Wednesday was a banner day for the county in such actions. Not only did Jay Bender, the preeminent legal authority on the South Carolina Freedom of Information Act, say county council conducted an illegal executive session but also lawyers for the City of Myrtle Beach went to court requesting the judge to find the county “in contempt of the authority of this Court” for apparently violating a court order issued last Friday with respect to the county’s continued collection of the Hospitality Fee.

The actions that led to executive session were well orchestrated. After council member Johnny Vaught made the motion to go into executive session, council chairman correctly called it out of order because no executive session was listed on the agenda. County attorney and council parliamentarian Arrigo Carotti jumped up to say under Robert’s Rules of Order, a motion for executive session was proper.

What Carotti never addressed were the requirements of the FOIA law, which made executive session illegal in this case, according to Bender’s statement. Shouldn’t the county attorney and parliamentarian have addressed those requirements before ruling executive session legal?

As Bender pointed out, this is at least the third time this year Horry County has not adhered to FOIA requirements.
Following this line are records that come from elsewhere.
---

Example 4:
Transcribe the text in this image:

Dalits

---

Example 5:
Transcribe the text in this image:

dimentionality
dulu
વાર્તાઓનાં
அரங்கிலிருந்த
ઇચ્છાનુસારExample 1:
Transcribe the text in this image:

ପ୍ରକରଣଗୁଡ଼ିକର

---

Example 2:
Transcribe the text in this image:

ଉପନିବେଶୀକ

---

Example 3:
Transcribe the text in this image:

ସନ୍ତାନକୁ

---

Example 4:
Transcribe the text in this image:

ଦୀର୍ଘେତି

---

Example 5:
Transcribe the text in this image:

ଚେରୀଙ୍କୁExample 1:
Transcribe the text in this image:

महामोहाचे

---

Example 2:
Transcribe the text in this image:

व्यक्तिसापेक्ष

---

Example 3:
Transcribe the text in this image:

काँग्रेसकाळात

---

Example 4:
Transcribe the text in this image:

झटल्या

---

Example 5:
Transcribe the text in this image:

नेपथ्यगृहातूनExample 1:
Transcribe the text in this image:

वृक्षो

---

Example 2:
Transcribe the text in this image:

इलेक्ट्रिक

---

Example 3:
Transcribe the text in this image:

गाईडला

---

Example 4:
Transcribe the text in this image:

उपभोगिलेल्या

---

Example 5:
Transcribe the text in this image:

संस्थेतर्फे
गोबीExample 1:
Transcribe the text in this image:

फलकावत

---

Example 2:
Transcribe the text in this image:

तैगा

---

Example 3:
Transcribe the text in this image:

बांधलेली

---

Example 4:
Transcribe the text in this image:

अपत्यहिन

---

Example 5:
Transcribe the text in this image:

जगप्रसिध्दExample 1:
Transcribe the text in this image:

Unfortunately, the FOIA law has no teeth. There are no consequences for the county if it chooses to ignore the law, which it does when necessary.

While Vaught stated some reasons for executive session that sounded shaky at the time, he accomplished his goal in keeping the interviews of candidates for the administrator position out of the public eye.

I submit Vaught did not want the public to be able to compare the candidates’ respective presentations, especially make comparisons with his chosen candidate Steve Gosnell. In that Vaught was successful even if it took an illegal executive session, which Carotti ruled appropriate, to accomplish it.

The Hospitality Fee issue is one that could affect the county significantly. Last Friday, Judge Seals ordered a temporary restraining order, which prohibits the county from collecting hospitality fees within the at least the city limits of Myrtle Beach and quite probably in any of the incorporated municipalities.